Polymyxin-based combination therapy is often used to treat carbapenem-resistant Acinetobacter baumannii (A. baumannii) infections. Although sulbactam is intrinsically active against A. baumannii, few studies have investigated colistin/sulbactam combinations against carbapenem-resistant A. baumannii.
Whole genome sequencing was undertaken on eight carbapenem-resistant (colistin-susceptible) isolates of A. baumannii from Chinese patients. Bacterial killing of colistin and sulbactam, alone and in combination, was examined with checkerboard (all isolates) and static and dynamic time-kill studies (three isolates). In the dynamic studies, antibiotics were administered in various clinically-relevant dosing regimens that mimicked patient pharmacokinetics.
The eight isolates consisted of ST195, ST191 and ST208 belonging to clonal complex 208, which is the most epidemic clonal type of A. baumannii globally. All isolates possessed Acinetobacter-derived cephalosporinase (ADC-61 or ADC-78) and seven of eight isolates contained the carbapenem-resistance gene bla. The colistin/sulbactam combination was synergistic against two of eight isolates in checkerboard studies. In time-kill studies, rapid bacterial killing of ca. 3-6 log CFU/mL was observed with colistin monotherapy, followed by steady regrowth. Sulbactam monotherapy was generally ineffective. Substantially enhanced bacterial killing was observed with colistin/sulbactam combinations in both static and dynamic models, especially with the higher sulbactam concentration (2 g) and/or longer sulbactam infusion time (2 hours) in the dynamic model.
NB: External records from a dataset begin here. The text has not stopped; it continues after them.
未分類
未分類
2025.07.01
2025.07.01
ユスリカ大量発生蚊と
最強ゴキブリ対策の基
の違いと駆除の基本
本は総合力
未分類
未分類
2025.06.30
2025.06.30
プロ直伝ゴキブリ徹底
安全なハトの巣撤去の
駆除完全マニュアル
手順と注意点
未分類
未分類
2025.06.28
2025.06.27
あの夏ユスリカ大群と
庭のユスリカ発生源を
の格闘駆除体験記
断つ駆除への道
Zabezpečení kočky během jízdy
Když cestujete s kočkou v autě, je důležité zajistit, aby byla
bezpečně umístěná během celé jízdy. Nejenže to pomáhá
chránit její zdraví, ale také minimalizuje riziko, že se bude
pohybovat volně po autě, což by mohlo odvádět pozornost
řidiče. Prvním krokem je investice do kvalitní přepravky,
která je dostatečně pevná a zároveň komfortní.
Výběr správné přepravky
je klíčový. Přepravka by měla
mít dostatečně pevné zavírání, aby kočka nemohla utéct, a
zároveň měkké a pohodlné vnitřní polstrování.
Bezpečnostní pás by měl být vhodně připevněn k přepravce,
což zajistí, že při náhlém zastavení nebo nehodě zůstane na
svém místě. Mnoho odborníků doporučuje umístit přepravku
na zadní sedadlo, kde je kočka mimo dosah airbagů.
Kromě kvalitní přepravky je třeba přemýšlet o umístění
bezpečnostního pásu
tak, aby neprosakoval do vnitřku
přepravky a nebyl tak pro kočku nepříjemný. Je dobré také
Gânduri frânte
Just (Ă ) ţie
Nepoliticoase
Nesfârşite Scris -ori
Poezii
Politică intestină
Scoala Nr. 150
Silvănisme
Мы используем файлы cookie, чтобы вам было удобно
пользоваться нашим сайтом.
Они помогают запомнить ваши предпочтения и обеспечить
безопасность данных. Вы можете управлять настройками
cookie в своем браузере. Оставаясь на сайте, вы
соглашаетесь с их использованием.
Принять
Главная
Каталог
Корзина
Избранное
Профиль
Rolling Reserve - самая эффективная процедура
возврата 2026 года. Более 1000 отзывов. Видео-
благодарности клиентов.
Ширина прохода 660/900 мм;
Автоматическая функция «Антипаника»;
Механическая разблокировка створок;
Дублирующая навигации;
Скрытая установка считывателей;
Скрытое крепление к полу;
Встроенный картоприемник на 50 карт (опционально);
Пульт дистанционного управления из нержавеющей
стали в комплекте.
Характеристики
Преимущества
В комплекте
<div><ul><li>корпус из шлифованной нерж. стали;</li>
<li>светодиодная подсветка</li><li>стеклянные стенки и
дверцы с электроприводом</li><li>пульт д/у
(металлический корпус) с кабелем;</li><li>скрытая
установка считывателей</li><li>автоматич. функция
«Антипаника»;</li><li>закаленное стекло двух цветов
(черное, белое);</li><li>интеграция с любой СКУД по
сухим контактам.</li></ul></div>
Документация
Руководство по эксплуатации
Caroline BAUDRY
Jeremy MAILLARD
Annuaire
This study was the first to use a pharmacokinetics/pharmacodynamics model to investigate synergistic activity of colistin/sulbactam combinations against A. baumannii. It showed that clinically-relevant dosing regimens of colistin combined with sulbactam may substantially improve bacterial killing of multidrug-resistant and carbapenem-resistant A. baumannii.
多黏菌素联合治疗常被用于治疗碳青霉烯类耐药鲍曼不动杆菌(A.baumannii)感染。虽然舒巴坦对鲍曼不动杆菌固有活性,但很少有研究调查多黏菌素/舒巴坦联合治疗碳青霉烯类耐药鲍曼不动杆菌。
对来自中国患者的 8 株耐碳青霉烯类(多黏菌素敏感)鲍曼不动杆菌进行全基因组测序。采用棋盘法(所有分离株)和静态及动态时间杀菌试验(3 株分离株)检测多黏菌素和舒巴坦单独及联合应用的杀菌效果。在动态研究中,抗生素以模拟患者药代动力学的各种临床相关剂量方案进行给药。
8 株分离株包括 ST195、ST191 和 ST208,属于克隆复合体 208,是全球最流行的鲍曼不动杆菌克隆类型。所有分离株均携带不动杆菌来源的头孢菌素酶(ADC-61 或 ADC-78),8 株中有 7 株含有碳青霉烯耐药基因 bla。棋盘试验中,多黏菌素/舒巴坦联合对其中 2 株分离株表现为协同作用。时间杀菌试验中,多黏菌素单药治疗可迅速杀灭约 3-6 对数 CFU/mL 的细菌,随后出现稳定的再生长。舒巴坦单药治疗通常无效。在静态和动态模型中,多黏菌素/舒巴坦联合治疗可显著增强细菌的杀菌效果,尤其是在动态模型中采用较高的舒巴坦浓度(2 g)和/或较长的舒巴坦输注时间(2 小时)。
本研究首次使用药代动力学/药效学模型研究多黏菌素/舒巴坦联合治疗对鲍曼不动杆菌的协同作用。结果表明,临床相关剂量方案的多黏菌素联合舒巴坦治疗可能显著提高对多重耐药和碳青霉烯类耐药鲍曼不动杆菌的杀菌效果。